Task details
Work out how many lines in the material below hold "with", then give only that number.

The input
+ + + +

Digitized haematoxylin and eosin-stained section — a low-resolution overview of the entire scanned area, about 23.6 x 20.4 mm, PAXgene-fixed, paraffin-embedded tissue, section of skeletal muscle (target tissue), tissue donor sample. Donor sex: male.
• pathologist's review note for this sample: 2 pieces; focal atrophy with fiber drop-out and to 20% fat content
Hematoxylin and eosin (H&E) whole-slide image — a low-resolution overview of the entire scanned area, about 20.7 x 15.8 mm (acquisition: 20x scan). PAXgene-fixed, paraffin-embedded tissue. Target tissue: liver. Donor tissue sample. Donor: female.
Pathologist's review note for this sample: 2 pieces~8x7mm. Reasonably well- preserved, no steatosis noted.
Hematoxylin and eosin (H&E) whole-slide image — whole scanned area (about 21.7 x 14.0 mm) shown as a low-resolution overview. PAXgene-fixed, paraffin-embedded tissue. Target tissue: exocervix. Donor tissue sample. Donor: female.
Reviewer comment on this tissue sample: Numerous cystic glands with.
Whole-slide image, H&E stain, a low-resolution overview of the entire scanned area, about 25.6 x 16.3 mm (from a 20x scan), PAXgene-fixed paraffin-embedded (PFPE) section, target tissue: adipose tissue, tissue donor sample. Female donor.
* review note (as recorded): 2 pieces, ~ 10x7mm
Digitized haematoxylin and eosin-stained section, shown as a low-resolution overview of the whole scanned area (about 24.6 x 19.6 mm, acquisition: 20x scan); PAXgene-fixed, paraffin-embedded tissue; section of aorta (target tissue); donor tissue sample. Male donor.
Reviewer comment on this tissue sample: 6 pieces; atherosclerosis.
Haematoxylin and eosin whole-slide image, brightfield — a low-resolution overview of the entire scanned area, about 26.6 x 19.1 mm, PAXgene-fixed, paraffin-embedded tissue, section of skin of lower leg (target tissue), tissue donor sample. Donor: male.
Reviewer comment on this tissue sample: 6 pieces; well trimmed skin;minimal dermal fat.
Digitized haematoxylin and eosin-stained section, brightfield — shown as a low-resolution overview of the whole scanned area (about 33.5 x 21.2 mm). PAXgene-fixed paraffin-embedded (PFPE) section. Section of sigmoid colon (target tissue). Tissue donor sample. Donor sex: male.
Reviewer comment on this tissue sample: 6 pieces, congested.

+ + + +

Exercise answer
2